The scattering angle functions $\theta$($b$) from the [90$^{\circ}$, 0$^{\circ}$$ <$$\beta$$\leq$50$^{\circ}$] orientations in FIG. 12 also display primary rainbow angles $\theta _R^{\textrm{I}\hspace{0.05cm}{\rm{ CL}}} $ that do not differ much in value from the [90$^{\circ}$, 0$^{\circ}$] $\theta _R^{\textrm{I}\hspace{0.05cm}{\rm{ CL}}} $ and that tend to appear at lower impact parameters $b_R^\textrm{I} $ (cf. Table Ⅱ). More importantly, the glory scattering angle $\theta _G \left( {b_G } \right)$=0$^{\circ}$ from the orientation [90$^{\circ}$, 0$^{\circ}$] is replaced in the [90$^{\circ}$, 0$^{\circ}$$ <$$\beta$$\leq$50$^{\circ}$] ones for secondary rainbow angles $\theta _R^{\textrm{II}\hspace{0.05cm}{\rm{ CL}}} $=$\theta$$\left( {b_R^{\textrm{II}} } \right)$$\neq$0$^{\circ}$ that are minima in $\theta$(b) with [d$\theta$($b$)/d$b$]$_{b=b_R^{\textrm{II}} } $=0 at lower impact parameters $b_R^{\textrm{II}} $$ <$$b_R^\textrm{I} $ (cf. FIG. 12 and Table Ⅱ). Due to the initial reactants' symmetry, the four nuclei in [$\alpha$, 0$^{\circ}$] and [90$^{\circ}$, 90$^{\circ}$] simulations remain on the $x-z$ plane of the initial conditions (cf. FIG. 1) during the entire scattering process. The lower symmetry in the [90$^{\circ}$, 0$^{\circ}$$ <$$\beta$$\leq$50$^{\circ}$] initial conditions causes the nuclei not to remain on the initial $x-z$ plane but scatter off it; a secondary rainbow angle approximately corresponds to a maximum off-plane scattering [57], a phenomenon also inferred experimentally and predicted with SLEND and other theories in other proton-molecule reactions ($e.g$. H$^+$+H$_2$ [5, 28, 29] and H$^+$+C$_2$H$_2$ [15, 30]).

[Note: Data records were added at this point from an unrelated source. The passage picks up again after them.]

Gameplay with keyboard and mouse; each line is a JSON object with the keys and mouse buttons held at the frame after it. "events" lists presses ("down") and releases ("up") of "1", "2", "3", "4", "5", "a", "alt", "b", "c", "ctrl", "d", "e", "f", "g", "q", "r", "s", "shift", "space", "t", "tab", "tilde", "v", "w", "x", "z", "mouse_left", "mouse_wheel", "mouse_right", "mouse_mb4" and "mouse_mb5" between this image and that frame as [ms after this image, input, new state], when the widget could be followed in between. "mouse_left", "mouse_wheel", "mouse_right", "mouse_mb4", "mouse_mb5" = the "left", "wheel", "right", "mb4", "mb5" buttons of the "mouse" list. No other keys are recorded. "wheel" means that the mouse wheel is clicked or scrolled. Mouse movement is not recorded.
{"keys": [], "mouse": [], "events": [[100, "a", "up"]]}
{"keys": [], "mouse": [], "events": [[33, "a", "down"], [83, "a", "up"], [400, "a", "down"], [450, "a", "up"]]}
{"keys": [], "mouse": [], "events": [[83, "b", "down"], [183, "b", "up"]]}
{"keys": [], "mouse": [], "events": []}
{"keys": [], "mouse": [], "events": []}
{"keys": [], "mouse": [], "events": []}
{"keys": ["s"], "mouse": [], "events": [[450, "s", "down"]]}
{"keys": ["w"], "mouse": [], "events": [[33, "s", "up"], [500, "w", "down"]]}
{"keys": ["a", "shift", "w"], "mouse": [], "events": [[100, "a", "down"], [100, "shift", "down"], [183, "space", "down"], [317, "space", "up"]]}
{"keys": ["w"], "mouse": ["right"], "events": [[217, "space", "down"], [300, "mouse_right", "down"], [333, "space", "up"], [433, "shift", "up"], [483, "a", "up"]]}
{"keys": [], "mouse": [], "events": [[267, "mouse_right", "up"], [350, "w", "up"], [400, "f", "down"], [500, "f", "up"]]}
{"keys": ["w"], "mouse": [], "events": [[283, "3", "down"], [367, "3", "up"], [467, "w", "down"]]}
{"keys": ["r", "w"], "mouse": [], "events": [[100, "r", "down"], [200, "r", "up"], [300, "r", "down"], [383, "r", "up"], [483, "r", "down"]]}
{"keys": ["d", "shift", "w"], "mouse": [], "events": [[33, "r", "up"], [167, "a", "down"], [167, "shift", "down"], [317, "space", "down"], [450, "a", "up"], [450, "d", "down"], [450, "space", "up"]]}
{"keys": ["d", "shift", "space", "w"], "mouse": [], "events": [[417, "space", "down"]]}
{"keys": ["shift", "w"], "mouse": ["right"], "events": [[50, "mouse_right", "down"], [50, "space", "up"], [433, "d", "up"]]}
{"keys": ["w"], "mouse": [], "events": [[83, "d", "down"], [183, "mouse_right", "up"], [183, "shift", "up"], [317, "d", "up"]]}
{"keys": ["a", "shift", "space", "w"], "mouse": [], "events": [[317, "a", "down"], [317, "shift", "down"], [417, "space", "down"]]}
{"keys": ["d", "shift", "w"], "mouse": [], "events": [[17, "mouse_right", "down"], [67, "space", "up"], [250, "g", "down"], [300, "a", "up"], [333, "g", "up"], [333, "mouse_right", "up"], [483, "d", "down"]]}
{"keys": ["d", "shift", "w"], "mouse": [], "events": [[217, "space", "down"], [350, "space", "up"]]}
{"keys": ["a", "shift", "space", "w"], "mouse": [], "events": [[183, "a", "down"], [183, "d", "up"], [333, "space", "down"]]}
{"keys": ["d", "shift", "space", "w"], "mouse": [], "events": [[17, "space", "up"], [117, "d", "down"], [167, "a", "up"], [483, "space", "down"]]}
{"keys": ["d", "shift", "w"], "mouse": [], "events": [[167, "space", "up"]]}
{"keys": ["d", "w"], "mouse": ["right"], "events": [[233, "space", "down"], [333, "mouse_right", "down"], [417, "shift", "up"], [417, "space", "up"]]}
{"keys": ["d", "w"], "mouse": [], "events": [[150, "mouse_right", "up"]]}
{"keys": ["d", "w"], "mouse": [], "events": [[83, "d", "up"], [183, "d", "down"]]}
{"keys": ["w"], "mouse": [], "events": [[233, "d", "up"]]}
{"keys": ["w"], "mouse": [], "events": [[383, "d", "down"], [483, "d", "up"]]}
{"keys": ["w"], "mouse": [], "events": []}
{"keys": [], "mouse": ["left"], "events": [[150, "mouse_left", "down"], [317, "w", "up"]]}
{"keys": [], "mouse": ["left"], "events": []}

An interesting effect displayed in FIG. 12 is that the values of the primary rainbow $\theta _R^{\textrm{I}\hspace{0.05cm}{\rm{ CL}}} $ and secondary rainbow/glory $\theta _R^{\textrm{II}\hspace{0.05cm}{\rm{ CL}}} $/$\theta _G^{} $ angles from the [90$^{\circ}$, $\beta$] orientations get closer as $\beta$ varies from 0$^{\circ}$ to 50$^{\circ}$ and so do their respective impact parameters $b_R^\textrm{I} $ and $b_R^{\textrm{II}} $/$b_G $. At some $\beta$ (50$^{\circ}$$ <$$\beta$$ <$55$^{\circ}$), the approaching primary (maximum) and secondary (minimum) rainbow angles finally coalesce into an inflexion point so that their rainbow angle features vanish. The $\theta$($b$) from the additional [90$^{\circ}$, 55$^{\circ}$$\leq$$\beta$$ <$90$^{\circ}$ orientations lie beyond that coalescence point and display no rainbow angle features (cf. FIG. 12). Like in H$^+$+C$_2$H$_2$ [30], the final value of $\beta$=90$^{\circ}$ brings back the rainbow angles features but in a complex pattern exhibiting: (ⅰ) a maximum primary rainbow angle $\theta _R^{\textrm{I}\hspace{0.05cm}{\rm{ CL}}} $=0.92$^{\circ}$ at $b_R^\textrm{I}$=5.08 a.u., (ⅱ) a maximum (not minimum) secondary rainbow angle $\theta _R^{\textrm{II}\hspace{0.05cm}{\rm{ CL}}} $=0.50$^{\circ}$ at $b_G^{\textrm{II}}$=2.95 a.u., and (ⅲ) two glory scattering angles at $b_G^\textrm{I}$=2.57 a.u. and $b_G^{\textrm{II}}$=3.56 a.u., respectively (cf. FIG. 12). Rainbow scattering angles manifest in conspicuous features of both the experimental and calculated differential cross section as discussed below.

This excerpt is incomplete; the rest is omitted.